The Fifth Ratna Chatterjee Memorial Lecture
On December 16, 2025, the Department of English, Loreto College, Kolkata, organised the fifth Ratna Chatterjee Memorial Lecture. Conducted in a hybrid manner, the audience comprised UG and PG students of the Department of English, Loreto College and from the college's MoU. partners, former and current faculty, and family members of Ms. Chatterjee.
The session began with Mrs. Mangala Gauri Chakraborty, former faculty member of the Department of English, Loreto College, introducing the late Ms. Chatterjee.

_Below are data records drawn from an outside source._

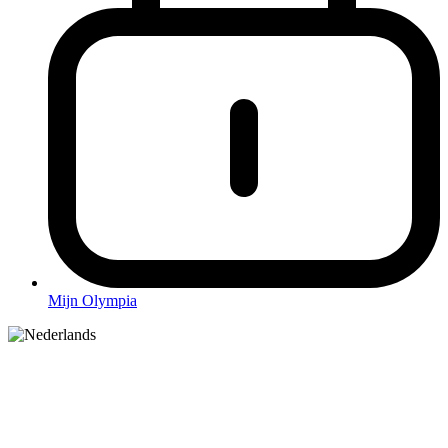
Mijn Olympia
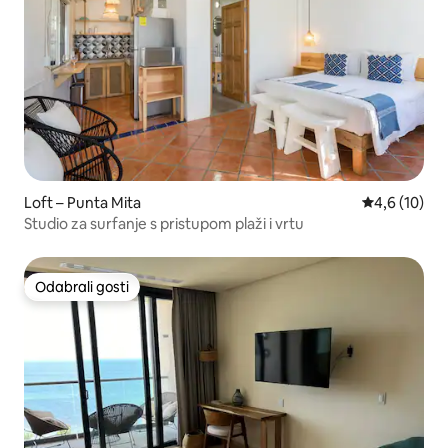
Loft – Punta Mita
Prosječna oc
4,6 (10)
Studio za surfanje s pristupom plaži i vrtu
Odabrali gosti
Odabrali gosti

A sagacious teacher, she was the first and longest serving Head of the Department of English at Loreto College and heralded several contemporary educational methods in the institution.
Thereafter, Dr. Sukanya Dasgupta, Head of the Department of English, introduced the speaker, Prof. Abhijit Sen, a renowned scholar of Early Modern Literary Studies and retired Professor of English at Visva Bharati, Santiniketan. Keenly interested in theatre, Prof. Sen delivered a lecture entitled "To glad your ears and please your eyes": Staging the Play in Renaissance England.
With the element of spectacle in Early Modern English theatre as the locus, Prof. Sen theorised the spectacle by tracing Classical antecedents, the de-centring of the author from their work in Renaissance England, to the precedence of spectacle in Jacobean theatre. Drawing on two modern critics, Frederic Jameson and Guy Debord, he applied their notions of the commodification of style and how life became "an immense accumulation of spectacle" to the proto-capitalistic, commercially acquisitive, autocratic Jacobean society.
After illustrating this with the examples of Tudor and Stuart playwrights, to conclude, he highlighted how Shakespeare may be "debunking" the power of the spectacle with purposefully created fissures in the text, for, to quote Ngũgĩ wa Thiong'o, "While the state performs power, the power of the artist is solely in the performance."